▸ **Exercise requirements**: Each line in the listing below that contains "sexp" should be returned.

Content starts

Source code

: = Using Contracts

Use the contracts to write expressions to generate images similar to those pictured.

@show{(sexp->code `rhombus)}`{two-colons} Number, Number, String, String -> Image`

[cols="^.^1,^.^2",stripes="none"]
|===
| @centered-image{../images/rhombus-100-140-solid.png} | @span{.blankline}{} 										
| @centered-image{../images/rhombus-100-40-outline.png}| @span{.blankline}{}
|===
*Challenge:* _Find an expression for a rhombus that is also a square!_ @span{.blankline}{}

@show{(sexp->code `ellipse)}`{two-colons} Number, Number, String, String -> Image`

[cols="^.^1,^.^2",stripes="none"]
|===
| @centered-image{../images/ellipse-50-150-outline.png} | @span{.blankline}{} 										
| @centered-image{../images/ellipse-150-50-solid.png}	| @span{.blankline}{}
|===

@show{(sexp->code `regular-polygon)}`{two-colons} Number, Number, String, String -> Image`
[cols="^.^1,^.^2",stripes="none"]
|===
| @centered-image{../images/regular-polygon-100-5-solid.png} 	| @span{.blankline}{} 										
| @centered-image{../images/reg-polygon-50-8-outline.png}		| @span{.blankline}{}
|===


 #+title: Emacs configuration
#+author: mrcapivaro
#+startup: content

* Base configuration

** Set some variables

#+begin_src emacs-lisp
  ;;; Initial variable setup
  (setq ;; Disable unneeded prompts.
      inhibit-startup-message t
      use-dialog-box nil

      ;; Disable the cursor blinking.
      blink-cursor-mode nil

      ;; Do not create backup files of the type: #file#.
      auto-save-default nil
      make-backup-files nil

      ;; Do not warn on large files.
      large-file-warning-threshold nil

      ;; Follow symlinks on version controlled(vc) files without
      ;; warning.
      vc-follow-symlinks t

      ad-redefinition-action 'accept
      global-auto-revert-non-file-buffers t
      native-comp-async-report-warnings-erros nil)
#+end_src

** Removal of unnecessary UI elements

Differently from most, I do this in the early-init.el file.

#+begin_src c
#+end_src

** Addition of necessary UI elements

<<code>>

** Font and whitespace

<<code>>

Content ends
Content starts

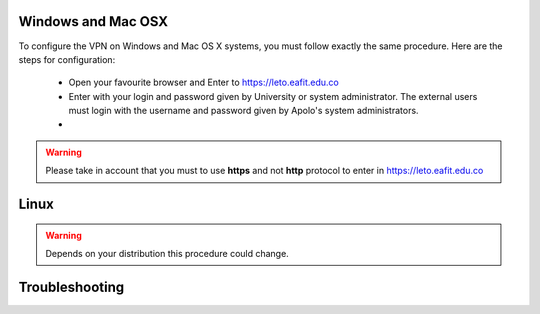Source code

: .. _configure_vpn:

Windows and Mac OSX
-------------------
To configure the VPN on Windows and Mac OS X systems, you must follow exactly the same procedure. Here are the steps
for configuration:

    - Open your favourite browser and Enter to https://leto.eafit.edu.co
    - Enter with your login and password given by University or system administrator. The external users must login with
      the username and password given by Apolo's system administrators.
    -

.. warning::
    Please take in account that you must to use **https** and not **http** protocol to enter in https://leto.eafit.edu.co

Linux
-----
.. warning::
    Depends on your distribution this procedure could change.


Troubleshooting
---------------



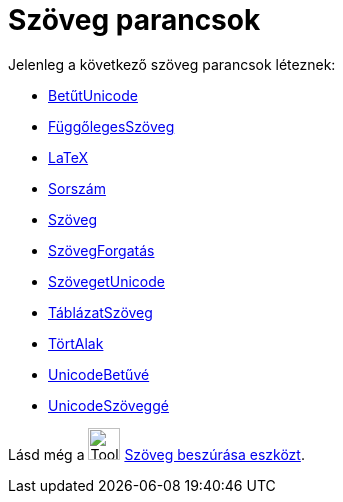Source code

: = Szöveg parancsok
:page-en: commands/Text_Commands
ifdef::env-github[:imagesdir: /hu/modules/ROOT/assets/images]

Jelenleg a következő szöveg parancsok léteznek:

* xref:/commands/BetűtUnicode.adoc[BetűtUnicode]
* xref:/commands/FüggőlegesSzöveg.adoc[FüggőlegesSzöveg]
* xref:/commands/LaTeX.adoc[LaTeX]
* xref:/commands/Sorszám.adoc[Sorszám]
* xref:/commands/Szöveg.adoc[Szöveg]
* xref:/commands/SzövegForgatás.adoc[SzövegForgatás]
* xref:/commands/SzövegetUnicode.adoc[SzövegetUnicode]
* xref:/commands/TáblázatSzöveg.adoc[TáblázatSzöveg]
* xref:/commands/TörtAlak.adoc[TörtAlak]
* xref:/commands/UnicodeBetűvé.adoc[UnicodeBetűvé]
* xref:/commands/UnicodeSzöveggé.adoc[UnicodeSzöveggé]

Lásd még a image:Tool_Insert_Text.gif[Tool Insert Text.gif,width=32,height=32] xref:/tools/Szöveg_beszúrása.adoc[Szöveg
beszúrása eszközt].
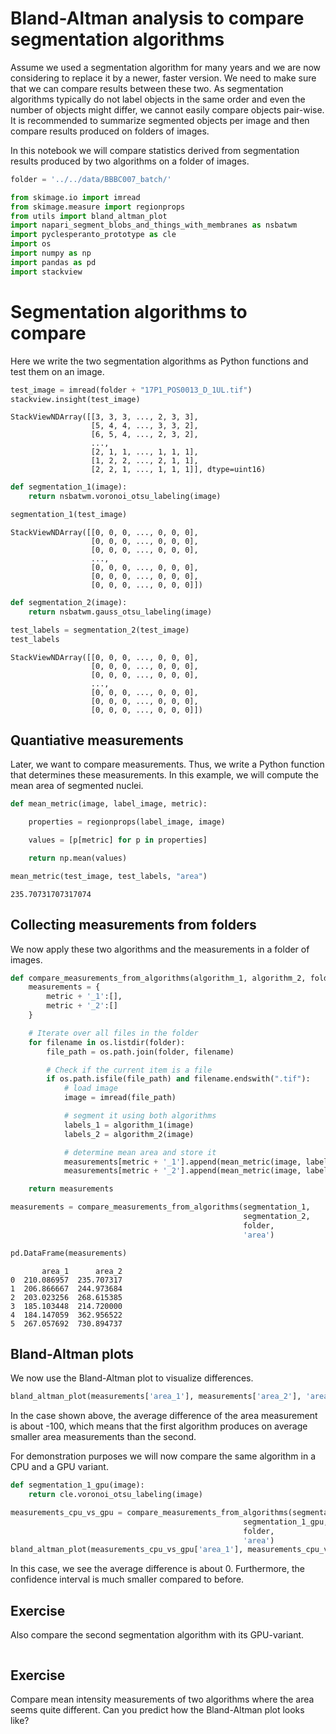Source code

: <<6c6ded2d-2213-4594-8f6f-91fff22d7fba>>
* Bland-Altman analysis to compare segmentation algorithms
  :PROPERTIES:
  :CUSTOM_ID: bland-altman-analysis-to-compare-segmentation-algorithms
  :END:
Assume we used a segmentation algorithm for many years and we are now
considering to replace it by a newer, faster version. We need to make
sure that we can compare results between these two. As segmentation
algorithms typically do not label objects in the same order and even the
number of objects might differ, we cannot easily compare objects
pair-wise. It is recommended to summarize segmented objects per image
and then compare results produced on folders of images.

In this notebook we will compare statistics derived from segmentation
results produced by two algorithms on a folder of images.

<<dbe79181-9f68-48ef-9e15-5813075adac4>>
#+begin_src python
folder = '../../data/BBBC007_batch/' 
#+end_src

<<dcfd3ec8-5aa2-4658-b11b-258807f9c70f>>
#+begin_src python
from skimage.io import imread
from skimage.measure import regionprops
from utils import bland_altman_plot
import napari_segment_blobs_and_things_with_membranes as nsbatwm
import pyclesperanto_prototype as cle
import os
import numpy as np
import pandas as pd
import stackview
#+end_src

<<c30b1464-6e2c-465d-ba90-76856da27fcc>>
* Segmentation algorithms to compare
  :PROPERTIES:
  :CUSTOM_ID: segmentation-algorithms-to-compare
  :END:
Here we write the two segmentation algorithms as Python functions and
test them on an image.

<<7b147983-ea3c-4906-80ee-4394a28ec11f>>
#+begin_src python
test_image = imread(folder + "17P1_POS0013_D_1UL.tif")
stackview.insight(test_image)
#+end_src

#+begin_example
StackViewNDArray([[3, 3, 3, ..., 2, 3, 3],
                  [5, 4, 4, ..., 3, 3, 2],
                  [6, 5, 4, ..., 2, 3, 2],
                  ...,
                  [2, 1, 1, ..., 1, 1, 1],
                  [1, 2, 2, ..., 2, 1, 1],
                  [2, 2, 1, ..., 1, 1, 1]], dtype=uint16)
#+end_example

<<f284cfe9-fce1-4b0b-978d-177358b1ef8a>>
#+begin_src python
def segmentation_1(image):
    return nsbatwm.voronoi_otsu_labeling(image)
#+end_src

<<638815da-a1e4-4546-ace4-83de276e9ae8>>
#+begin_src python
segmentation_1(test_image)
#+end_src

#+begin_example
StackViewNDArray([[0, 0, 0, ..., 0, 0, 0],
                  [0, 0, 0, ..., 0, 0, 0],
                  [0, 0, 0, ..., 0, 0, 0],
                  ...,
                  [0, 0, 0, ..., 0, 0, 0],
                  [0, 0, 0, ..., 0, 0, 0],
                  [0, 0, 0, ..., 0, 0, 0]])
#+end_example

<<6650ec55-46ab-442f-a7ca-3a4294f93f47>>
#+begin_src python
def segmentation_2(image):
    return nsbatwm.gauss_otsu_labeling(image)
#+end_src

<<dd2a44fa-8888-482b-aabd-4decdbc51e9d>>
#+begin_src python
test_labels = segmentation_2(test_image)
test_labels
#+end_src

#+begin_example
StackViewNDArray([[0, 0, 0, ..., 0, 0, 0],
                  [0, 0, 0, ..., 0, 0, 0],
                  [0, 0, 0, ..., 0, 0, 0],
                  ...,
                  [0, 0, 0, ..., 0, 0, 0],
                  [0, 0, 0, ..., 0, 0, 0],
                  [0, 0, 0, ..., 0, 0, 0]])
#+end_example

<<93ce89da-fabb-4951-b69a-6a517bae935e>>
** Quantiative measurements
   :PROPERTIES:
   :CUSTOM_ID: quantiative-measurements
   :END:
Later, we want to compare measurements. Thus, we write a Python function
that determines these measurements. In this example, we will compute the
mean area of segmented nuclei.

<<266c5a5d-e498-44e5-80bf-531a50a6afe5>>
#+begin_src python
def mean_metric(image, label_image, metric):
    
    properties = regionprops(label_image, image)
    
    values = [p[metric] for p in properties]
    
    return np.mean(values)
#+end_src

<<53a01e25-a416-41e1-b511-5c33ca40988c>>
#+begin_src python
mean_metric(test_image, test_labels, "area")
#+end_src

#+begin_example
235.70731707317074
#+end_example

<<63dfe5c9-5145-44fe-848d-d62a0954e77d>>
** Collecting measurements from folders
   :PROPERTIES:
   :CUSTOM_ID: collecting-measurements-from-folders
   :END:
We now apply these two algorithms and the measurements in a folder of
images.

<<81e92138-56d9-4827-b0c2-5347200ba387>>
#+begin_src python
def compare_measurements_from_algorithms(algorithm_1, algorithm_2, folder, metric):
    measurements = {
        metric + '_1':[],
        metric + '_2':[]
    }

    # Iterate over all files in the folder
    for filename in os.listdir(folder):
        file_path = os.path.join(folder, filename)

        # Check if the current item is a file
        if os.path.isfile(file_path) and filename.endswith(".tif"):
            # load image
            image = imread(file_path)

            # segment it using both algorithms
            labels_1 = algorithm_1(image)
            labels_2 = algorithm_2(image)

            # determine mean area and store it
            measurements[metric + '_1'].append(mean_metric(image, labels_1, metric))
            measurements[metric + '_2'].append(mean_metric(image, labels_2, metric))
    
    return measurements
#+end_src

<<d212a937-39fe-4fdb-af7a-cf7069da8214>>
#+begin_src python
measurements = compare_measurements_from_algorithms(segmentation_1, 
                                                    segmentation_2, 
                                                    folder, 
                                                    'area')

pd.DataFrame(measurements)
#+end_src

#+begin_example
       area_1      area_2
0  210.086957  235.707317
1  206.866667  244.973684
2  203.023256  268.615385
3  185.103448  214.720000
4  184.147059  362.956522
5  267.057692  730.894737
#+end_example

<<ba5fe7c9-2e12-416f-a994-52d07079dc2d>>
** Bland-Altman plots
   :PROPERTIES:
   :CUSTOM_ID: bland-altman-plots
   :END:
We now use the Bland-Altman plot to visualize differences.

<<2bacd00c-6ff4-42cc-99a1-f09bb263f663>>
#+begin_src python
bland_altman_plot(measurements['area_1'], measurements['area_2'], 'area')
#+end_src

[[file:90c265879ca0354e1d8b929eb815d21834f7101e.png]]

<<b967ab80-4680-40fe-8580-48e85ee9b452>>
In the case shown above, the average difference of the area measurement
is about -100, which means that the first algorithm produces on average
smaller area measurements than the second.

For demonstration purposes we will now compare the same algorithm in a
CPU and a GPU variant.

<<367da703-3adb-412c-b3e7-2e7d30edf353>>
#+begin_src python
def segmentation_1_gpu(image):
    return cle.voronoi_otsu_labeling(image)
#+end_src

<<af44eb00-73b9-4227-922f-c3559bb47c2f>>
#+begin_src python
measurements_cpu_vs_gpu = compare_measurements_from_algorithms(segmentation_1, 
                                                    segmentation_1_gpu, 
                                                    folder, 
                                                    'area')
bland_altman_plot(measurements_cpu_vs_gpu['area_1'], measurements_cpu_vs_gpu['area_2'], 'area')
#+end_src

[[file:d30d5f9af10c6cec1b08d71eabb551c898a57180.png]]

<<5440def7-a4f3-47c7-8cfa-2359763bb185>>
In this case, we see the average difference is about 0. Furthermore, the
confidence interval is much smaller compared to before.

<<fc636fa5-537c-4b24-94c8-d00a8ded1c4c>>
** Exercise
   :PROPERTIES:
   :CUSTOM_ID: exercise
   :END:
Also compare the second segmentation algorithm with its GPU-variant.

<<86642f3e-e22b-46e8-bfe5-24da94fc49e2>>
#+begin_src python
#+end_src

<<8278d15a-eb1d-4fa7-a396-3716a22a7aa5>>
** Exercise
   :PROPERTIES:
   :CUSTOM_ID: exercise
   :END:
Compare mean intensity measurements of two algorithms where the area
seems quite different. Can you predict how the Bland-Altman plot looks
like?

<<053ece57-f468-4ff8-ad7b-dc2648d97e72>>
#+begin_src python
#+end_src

Content ends

▸ **Solution for this task**:
@show{(sexp->code `rhombus)}`{two-colons} Number, Number, String, String -> Image`
@show{(sexp->code `ellipse)}`{two-colons} Number, Number, String, String -> Image`
@show{(sexp->code `regular-polygon)}`{two-colons} Number, Number, String, String -> Image`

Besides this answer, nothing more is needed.